Saturday, April 10, 2010

total connection under reality...,

Wired | Entanglement is one of the strangest consequences of quantum mechanics. After interacting in a certain way, objects become mysteriously linked, or entangled, so that what happens to one seems to affect the fate of the other. For the most part, researchers have only found signs of entanglement between tiny particles, such as ions, atoms and photons.

John Martinis and colleagues at the University of California, Santa Barbara looked for entanglement between two superconductors, each less than a millimeter across. These superconducting circuits, made of aluminum, were separated by a few millimeters on an electronic chip. At low temperatures, electrons in the superconductors flow collectively, unfettered by resistance.

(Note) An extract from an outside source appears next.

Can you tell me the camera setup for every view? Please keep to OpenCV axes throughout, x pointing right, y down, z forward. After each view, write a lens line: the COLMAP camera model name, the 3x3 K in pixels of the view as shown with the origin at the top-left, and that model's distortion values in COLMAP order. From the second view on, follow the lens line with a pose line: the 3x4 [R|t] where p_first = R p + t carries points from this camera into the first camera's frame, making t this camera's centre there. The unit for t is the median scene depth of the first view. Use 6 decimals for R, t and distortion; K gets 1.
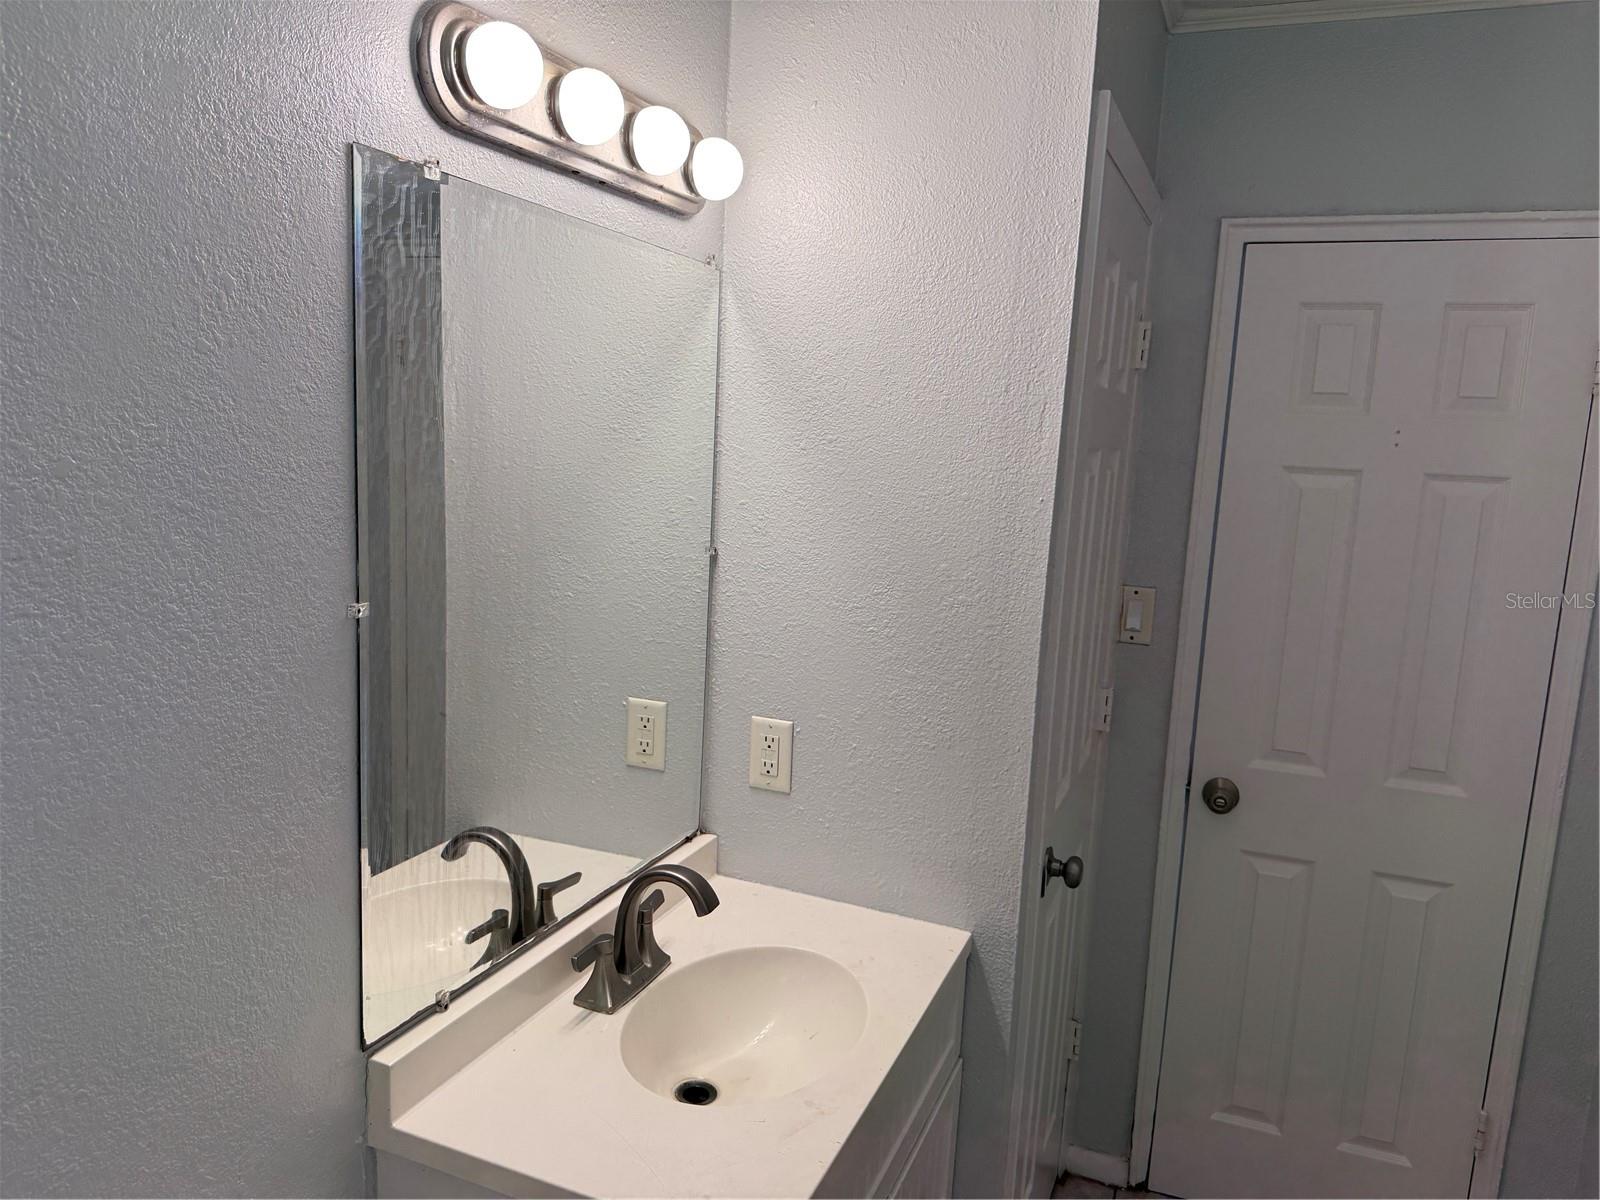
lens RADIAL K [[1129.8, 0, 800.6], [0, 1129.8, 609.0], [0, 0, 1]] dist [-0.000282, -0.020367]
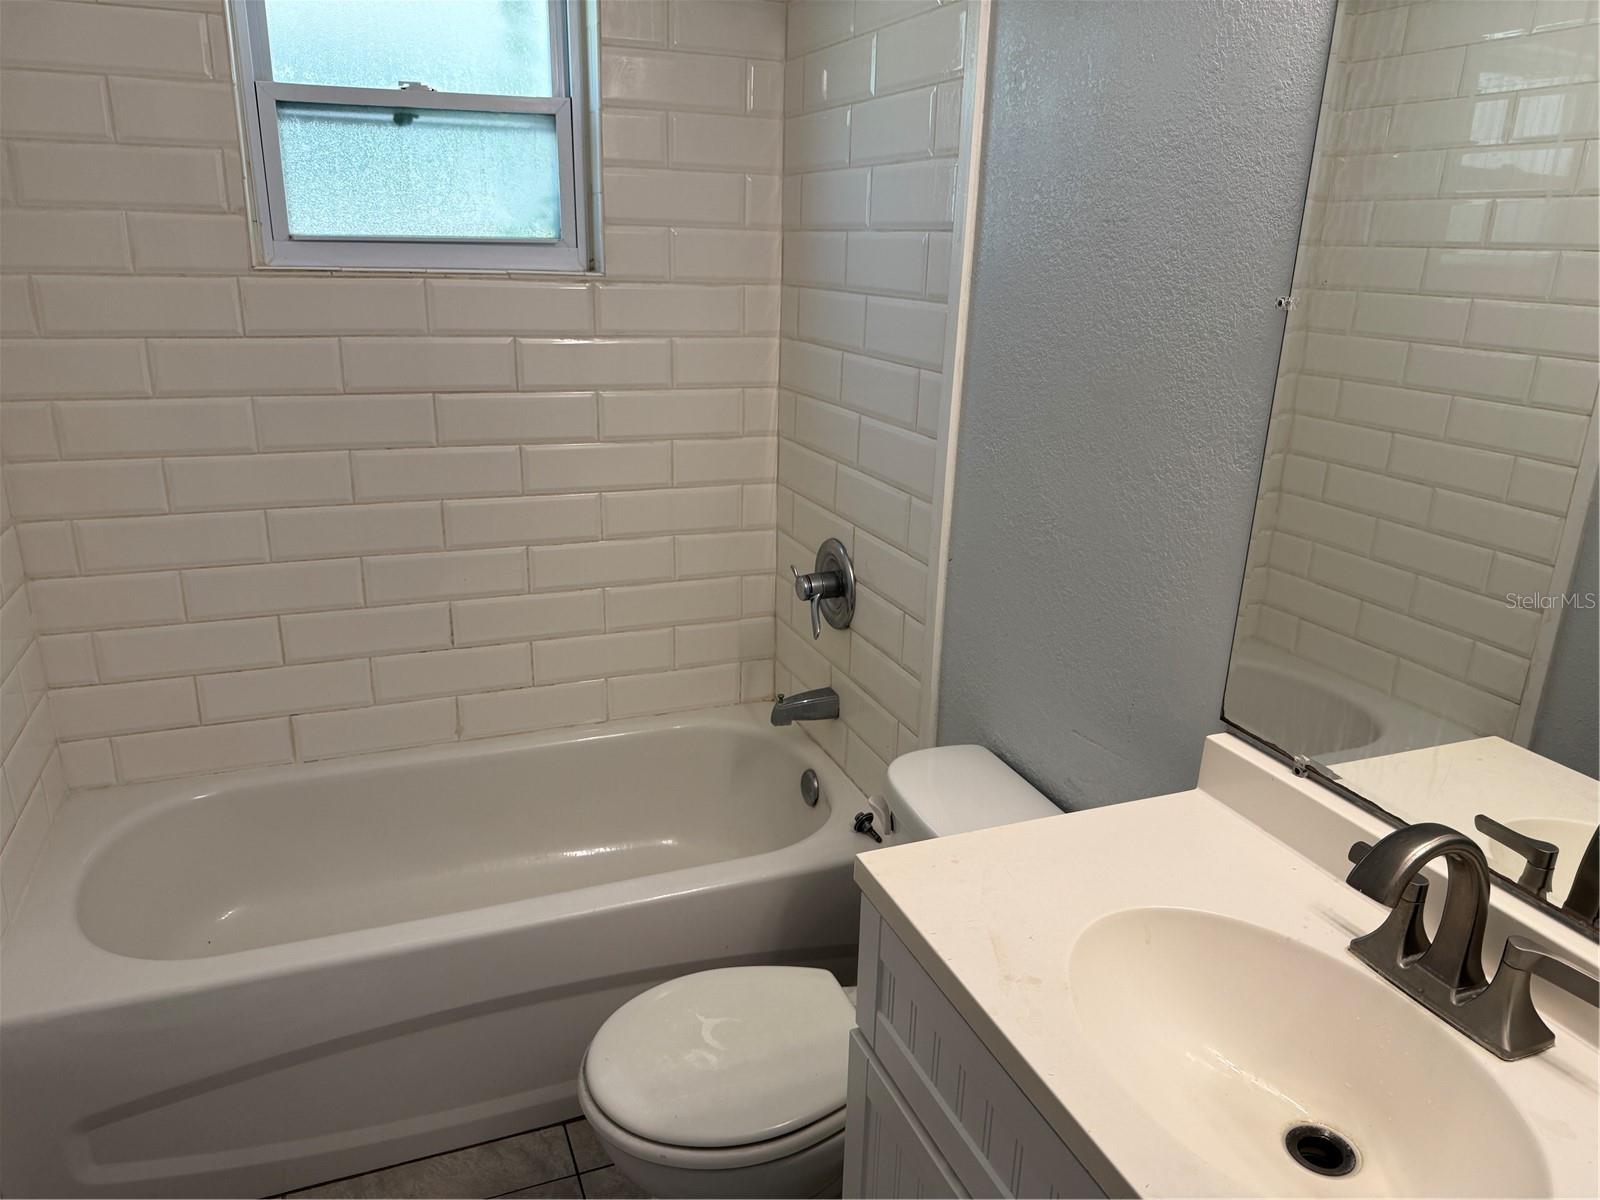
lens RADIAL K [[1129.8, 0, 798.4], [0, 1129.8, 600.2], [0, 0, 1]] dist [-0.000282, -0.020367]
pose [[-0.715952, 0.162550, -0.678963, 0.504705], [-0.161681, 0.907475, 0.387747, -0.060129], [0.679170, 0.387384, -0.623427, 1.066020]]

Despite each superconductor’s relatively large size, the electrons within move together in a naturally coherent way. “There are very few moving parts, so to speak,” Girvin says, which helped the scientists spot evidence of entanglement. “It’s a general fact that the larger an object is, the more classical it is in its behavior, and the more difficult it is to see quantum mechanical effects.”

In the new study, researchers used a microwave pulse to attempt to entangle the electrical currents of the two superconductors. If the currents were quantum-mechanically linked, one current would flow clockwise at the time of measurement (assigned a value of 0), while the other would flow counterclockwise when measured (assigned a value of 1), Martinis says. On the other hand, the currents’ directions would be completely independent of each other if everyday, classical physics were at work.

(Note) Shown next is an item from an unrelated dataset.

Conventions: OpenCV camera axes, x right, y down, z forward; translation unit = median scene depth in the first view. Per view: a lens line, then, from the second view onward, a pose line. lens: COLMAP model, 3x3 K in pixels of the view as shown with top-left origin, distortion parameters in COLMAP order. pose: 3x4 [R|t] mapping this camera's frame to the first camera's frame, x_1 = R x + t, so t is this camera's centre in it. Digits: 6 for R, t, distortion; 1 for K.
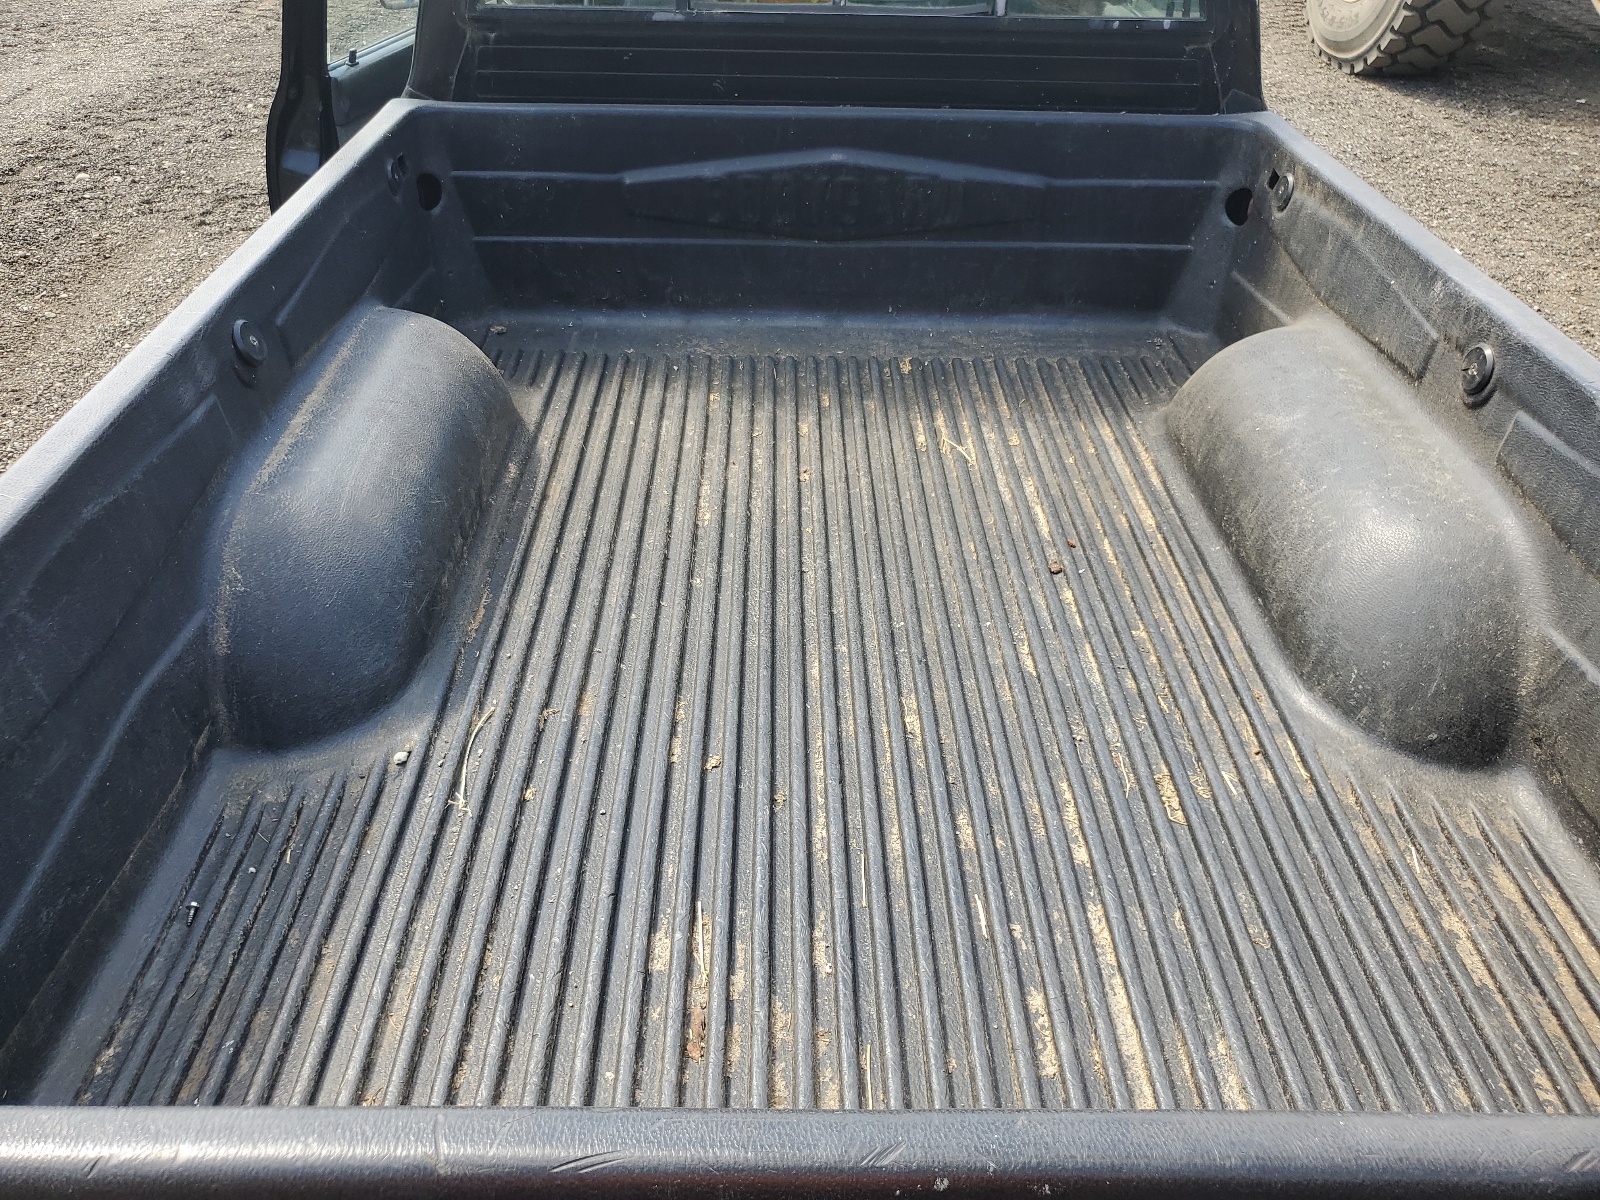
lens RADIAL K [[1266.2, 0, 800.0], [0, 1266.2, 600.0], [0, 0, 1]] dist [-0.104450, 0.127753]
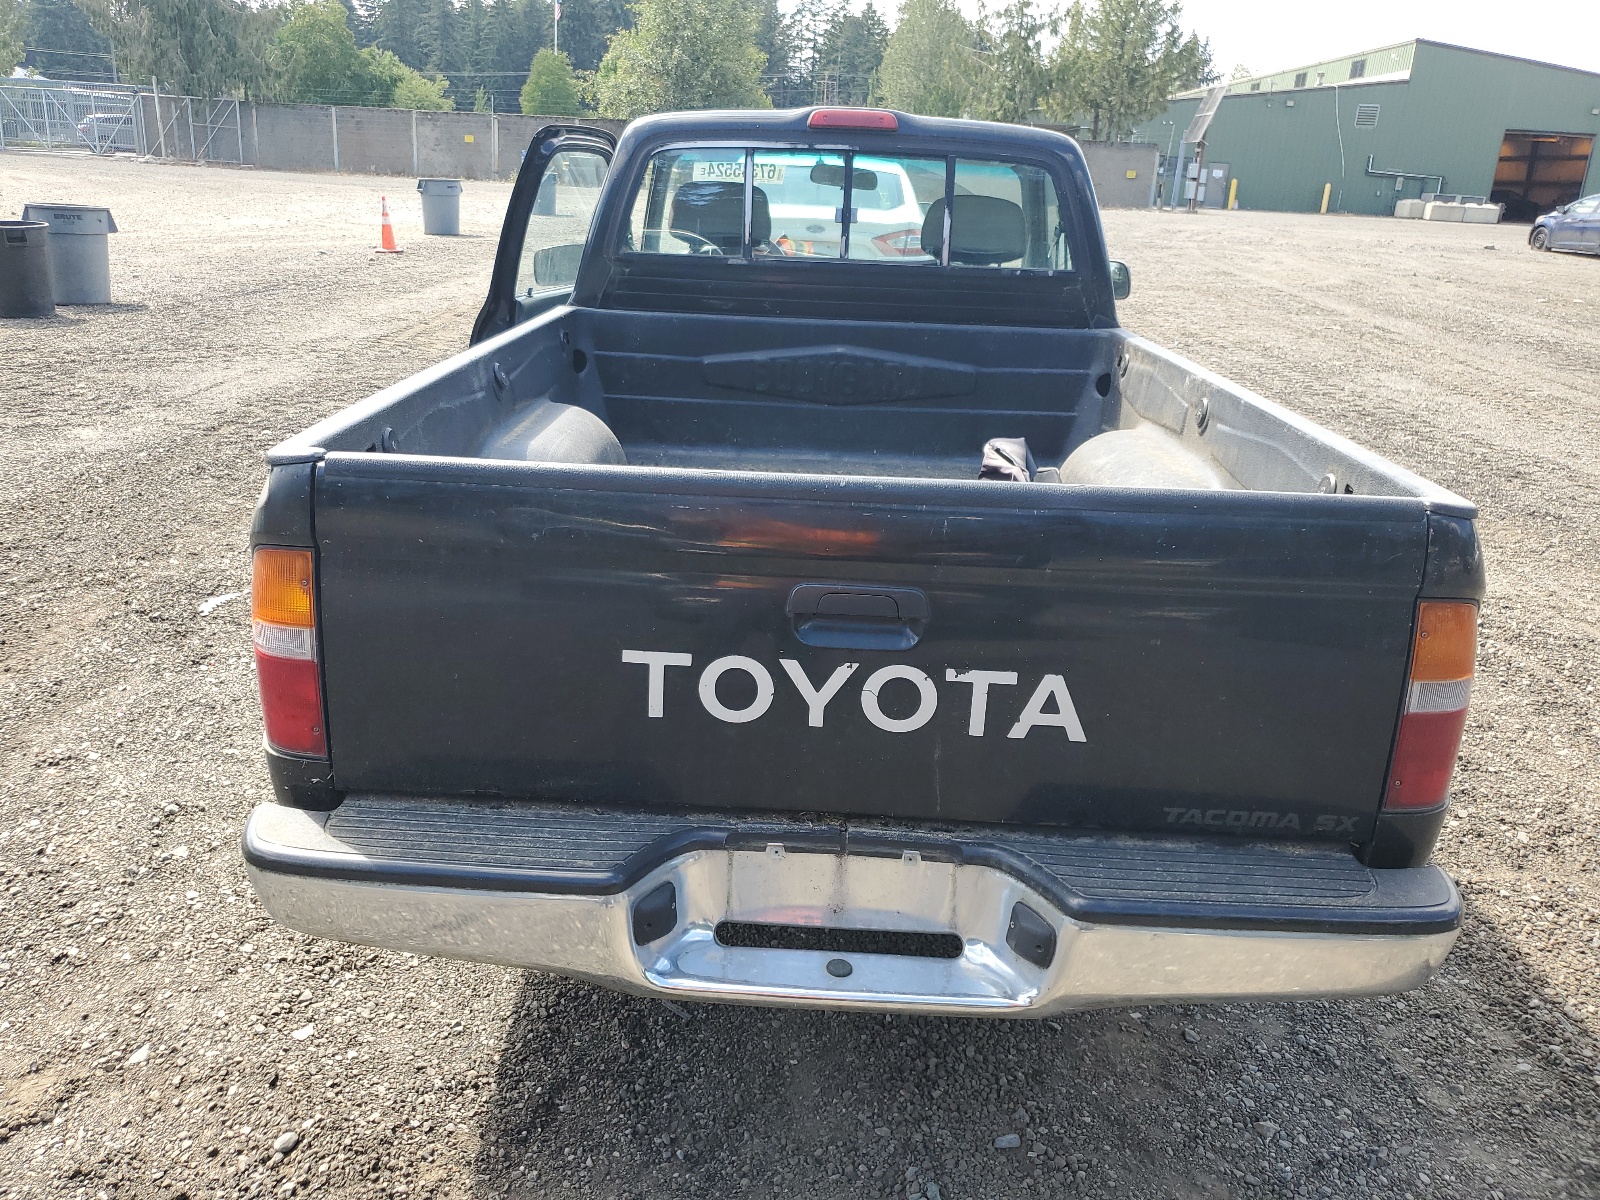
lens RADIAL K [[1221.2, 0, 780.9], [0, 1221.2, 600.2], [0, 0, 1]] dist [0.000273, 0.000130]
pose [[0.998741, 0.031571, -0.038991, 0.024275], [-0.041053, 0.961019, -0.273417, 0.362102], [0.028839, 0.274674, 0.961105, -0.376143]]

After attempting to entangle the superconducting circuits, Martinis and his team measured the directions of the currents 34.1 million times. When one current flowed clockwise (measured as a 0), the team found, the other flowed counterclockwise (measured as a 1) with very high probability. So the two were linked in a way that only quantum mechanics could explain.

“It has to be in this weird quantum state for you to get those particular probabilities that we measure,” Martinis says. “The percentages of those different things are not something that you can classically predict.”

Finding entanglement between superconductors is “a fairly important milestone,” comments Anthony Leggett of the University of Illinois at Urbana-Champaign. The new study “does seem to be rather unambiguous evidence for entanglement.”